→ **WHAT IS NEEDED**: Gather each line in the records below that contains the string "Logged", and copy those lines out in order.

→ **THE RECORDS**:
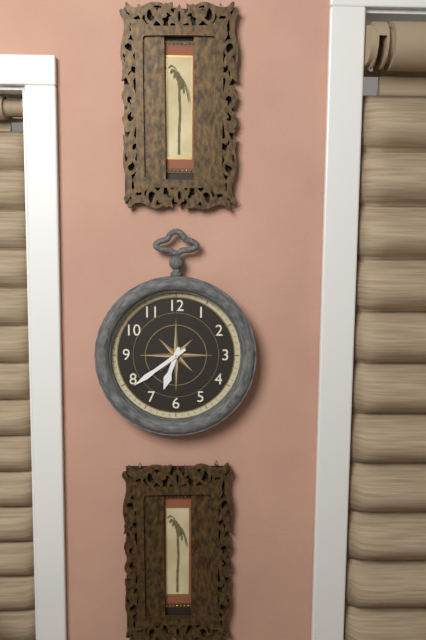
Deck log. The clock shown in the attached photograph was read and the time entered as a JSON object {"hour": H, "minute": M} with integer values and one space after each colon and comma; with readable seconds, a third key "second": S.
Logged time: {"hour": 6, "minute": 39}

...

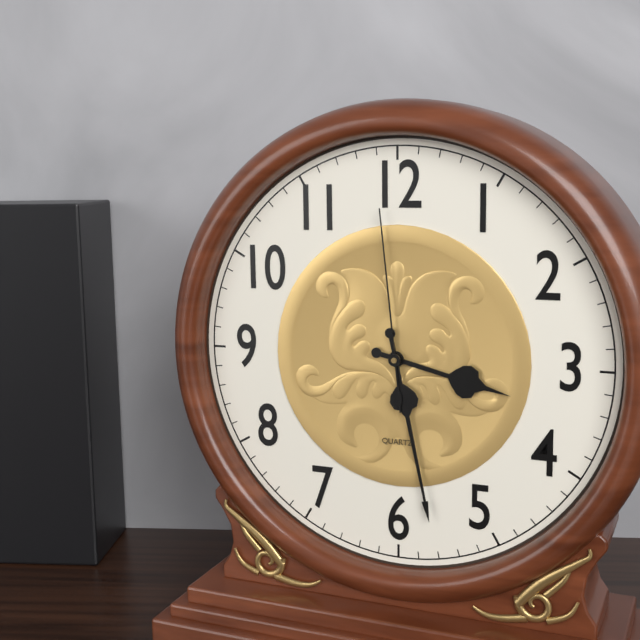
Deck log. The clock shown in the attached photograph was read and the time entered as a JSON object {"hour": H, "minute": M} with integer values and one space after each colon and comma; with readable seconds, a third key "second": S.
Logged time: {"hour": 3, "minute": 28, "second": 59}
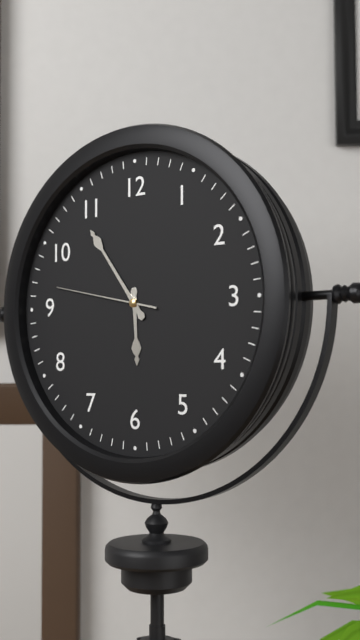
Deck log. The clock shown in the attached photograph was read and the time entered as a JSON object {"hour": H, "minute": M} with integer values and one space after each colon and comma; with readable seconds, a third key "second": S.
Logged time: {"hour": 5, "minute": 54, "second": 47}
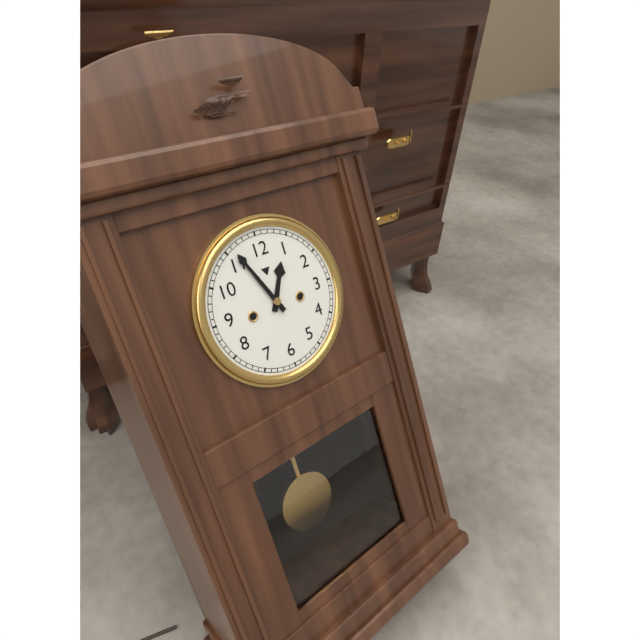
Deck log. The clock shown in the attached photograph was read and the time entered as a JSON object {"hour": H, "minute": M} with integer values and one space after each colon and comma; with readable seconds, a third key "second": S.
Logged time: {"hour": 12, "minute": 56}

→ **RESULT FOR THIS TASK**:
Logged time: {"hour": 6, "minute": 39}
Logged time: {"hour": 3, "minute": 28, "second": 59}
Logged time: {"hour": 5, "minute": 54, "second": 47}
Logged time: {"hour": 12, "minute": 56}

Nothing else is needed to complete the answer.